使用以下详细规则和捆绑脚本,无需每次重新发明路由逻辑。
实用默认配置
错误分类
使用以下标准化类别:
- - AUTHERROR(认证错误)
- BADREQUEST(错误请求)
- RATELIMIT(速率限制)
- TIMEOUT(超时)
- SERVERERROR(服务器错误)
- NETWORKERROR(网络错误)
- MODELUNAVAILABLE(模型不可用)
- QUOTAEXCEEDED(配额超限)
- UNKNOWNTRANSIENT(未知临时错误)
建议路由行为
- - AUTHERROR、BADREQUEST:快速失败;除非配置明确映射到其他凭证集,否则不重试其他提供商。
- RATELIMIT:短暂退避,然后回退。
- TIMEOUT、SERVERERROR、NETWORKERROR、MODELUNAVAILABLE、UNKNOWNTRANSIENT:短暂重试,然后回退。
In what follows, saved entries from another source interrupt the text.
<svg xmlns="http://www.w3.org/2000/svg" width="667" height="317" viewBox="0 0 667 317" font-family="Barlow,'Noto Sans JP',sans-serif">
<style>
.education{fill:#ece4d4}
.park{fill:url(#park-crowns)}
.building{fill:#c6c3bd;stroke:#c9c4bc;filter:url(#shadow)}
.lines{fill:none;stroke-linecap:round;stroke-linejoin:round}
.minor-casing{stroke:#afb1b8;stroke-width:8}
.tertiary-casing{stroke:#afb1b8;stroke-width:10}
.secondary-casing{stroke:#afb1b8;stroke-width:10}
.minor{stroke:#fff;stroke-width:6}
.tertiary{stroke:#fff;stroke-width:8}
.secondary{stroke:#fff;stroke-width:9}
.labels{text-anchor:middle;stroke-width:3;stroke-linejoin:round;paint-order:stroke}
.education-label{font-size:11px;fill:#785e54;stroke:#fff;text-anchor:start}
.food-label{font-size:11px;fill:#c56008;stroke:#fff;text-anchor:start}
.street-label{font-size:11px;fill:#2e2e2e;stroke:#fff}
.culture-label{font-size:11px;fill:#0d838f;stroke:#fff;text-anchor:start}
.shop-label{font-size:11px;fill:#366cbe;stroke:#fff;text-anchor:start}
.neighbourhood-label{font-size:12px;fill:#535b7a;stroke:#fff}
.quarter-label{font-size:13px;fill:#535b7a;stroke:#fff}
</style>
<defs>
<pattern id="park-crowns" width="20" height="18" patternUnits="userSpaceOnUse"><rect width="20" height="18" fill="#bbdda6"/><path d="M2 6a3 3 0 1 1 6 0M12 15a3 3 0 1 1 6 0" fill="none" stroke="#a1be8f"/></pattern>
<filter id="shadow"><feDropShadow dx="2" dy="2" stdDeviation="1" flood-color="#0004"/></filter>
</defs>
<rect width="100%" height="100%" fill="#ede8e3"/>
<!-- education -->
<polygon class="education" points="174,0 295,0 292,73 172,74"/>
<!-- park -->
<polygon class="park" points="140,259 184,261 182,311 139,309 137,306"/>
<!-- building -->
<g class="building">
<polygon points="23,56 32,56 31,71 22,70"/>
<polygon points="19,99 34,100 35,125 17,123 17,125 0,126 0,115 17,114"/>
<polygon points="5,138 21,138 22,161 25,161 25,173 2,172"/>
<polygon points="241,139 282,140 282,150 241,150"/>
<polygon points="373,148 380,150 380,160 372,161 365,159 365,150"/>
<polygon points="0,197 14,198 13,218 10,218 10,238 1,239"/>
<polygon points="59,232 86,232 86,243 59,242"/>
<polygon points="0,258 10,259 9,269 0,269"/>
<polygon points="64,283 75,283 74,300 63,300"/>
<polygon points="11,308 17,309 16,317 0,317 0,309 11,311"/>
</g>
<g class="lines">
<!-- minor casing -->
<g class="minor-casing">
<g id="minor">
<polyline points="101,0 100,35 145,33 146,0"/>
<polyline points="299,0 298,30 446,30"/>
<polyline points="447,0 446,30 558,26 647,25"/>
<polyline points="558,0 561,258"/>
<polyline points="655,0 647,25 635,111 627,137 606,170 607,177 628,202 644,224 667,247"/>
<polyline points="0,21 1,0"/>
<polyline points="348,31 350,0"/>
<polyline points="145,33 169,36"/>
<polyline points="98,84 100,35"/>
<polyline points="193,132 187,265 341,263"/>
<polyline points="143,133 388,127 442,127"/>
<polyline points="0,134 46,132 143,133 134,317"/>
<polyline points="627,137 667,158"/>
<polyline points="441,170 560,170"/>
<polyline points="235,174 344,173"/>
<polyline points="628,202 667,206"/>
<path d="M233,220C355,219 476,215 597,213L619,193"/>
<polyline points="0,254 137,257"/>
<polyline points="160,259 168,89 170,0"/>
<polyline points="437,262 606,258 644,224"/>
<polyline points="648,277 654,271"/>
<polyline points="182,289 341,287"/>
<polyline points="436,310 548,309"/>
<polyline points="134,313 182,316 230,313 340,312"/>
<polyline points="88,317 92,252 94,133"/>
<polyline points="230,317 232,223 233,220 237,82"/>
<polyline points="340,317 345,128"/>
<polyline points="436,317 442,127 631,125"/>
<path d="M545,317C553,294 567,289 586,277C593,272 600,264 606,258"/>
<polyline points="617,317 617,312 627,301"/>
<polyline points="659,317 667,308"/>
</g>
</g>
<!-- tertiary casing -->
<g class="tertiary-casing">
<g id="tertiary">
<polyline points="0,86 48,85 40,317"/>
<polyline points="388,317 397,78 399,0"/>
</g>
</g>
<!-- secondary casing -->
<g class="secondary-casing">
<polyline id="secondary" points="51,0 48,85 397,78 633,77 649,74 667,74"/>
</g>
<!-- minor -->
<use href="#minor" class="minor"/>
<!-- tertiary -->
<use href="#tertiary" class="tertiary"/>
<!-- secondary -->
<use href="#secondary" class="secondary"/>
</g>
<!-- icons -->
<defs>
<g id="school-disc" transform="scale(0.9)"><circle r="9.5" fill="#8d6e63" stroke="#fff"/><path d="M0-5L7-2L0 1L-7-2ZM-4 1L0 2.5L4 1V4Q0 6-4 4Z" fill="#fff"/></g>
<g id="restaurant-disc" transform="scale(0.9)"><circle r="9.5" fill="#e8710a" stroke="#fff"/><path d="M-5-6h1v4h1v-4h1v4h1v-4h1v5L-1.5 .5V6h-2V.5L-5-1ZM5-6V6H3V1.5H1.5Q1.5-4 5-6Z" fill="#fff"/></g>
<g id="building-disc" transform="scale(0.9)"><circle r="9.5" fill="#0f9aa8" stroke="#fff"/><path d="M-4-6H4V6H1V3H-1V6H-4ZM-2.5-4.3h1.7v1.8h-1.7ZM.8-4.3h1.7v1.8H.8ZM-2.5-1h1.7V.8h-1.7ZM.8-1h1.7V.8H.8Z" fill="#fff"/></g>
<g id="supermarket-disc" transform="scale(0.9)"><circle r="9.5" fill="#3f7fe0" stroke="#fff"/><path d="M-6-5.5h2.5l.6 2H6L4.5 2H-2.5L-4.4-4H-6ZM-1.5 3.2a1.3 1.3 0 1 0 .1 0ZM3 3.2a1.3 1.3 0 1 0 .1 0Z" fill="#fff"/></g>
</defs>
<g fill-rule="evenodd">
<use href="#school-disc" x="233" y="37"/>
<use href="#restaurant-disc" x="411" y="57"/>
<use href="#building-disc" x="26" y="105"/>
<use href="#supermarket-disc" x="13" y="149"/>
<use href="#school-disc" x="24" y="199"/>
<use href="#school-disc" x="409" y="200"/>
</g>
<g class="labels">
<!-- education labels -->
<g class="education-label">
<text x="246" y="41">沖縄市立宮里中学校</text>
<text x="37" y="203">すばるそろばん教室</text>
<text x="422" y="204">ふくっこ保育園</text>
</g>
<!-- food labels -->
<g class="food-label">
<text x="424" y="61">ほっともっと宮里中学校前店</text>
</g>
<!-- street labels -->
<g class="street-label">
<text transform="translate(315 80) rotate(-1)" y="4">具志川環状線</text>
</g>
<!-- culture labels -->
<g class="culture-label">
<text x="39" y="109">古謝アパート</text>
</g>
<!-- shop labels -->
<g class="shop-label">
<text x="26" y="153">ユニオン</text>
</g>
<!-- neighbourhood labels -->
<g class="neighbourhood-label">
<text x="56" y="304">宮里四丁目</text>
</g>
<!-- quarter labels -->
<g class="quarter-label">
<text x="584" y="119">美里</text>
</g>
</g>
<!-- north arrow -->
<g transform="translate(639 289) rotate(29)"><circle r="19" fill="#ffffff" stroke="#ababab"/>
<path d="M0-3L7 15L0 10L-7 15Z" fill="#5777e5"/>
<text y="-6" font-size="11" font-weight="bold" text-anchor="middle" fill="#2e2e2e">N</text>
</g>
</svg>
- QUOTAEXCEEDED:将提供商标记为长时间不可用,并立即回退。
断路器默认配置
初始设置:
- - 连续3次临时故障后开启
- 冷却时间60-180秒
- 半开状态使用1次探测
- 1-2次成功探测后关闭
配置模式
将策略保留在配置中,而非硬编码逻辑。
推荐结构:
- - 提供商注册表
- 带有有序回退链的任务配置文件
- 重试策略
- 断路器策略
- 按提供商的覆盖设置
设计指导
- - 优先选择少数且充分了解的提供商,而非冗长的回退链。
- 尽可能保持回退链的语义兼容性。
- 区分最佳质量与必须返回结果的行为。
- 明确降级规则;避免关键任务中无声的巨大能力下降。
- 对于使用工具的代理,将提供商切换视为可靠性事件,并在用户可见质量可能发生变化时进行报告。
半自动部署模型
使用此技能发现环境、生成类似生产的配置、运行本地HTTP故障转移代理,并验证健康状态。
除非实际完成特定环境的集成,否则不要声称完全自主接管。
参考资料
仅在需要时阅读以下内容:
- - references/config-example.yaml:简洁策略示例
- references/config-realworld-example.yaml:更实用的多提供商模板
- references/config-production.yaml:可直接编辑的生产模板
- references/test-scenarios.md:故障注入和验证案例
- references/realworld-notes.md:本地代理部署和环境变量设置
- references/api-failover.service:用户systemd服务示例
捆绑脚本
scripts/discover_env.py
检查当前环境。
scripts/generate_config.py
从简单默认值生成类似生产的YAML配置。
scripts/failover_proxy.py
运行最小化CLI故障转移调用路径。
scripts/http_proxy.py
暴露单个本地OpenAI兼容入口点。
端点:
- - POST /v1/chat/completions
- GET /health
可选请求头:
- - X-Failover-Profile: cheap|default|critical|local-first
scripts/selfcheck.py
验证本地代理是否可达并能处理最小聊天请求。
scripts/bootstrap_failover.py
运行半自动引导流程:
- - 发现环境
- 生成配置
- 可选启动代理
- 运行自检
- 打印后续操作
示例:
bash
python3 scripts/bootstrap_failover.py \
--default-model custom-ai-td-ee/gpt-5.4 \
--start-proxy
保持这些脚本小巧且可审查。扩展它们,而不是将SKILL.md变成代码繁重的说明。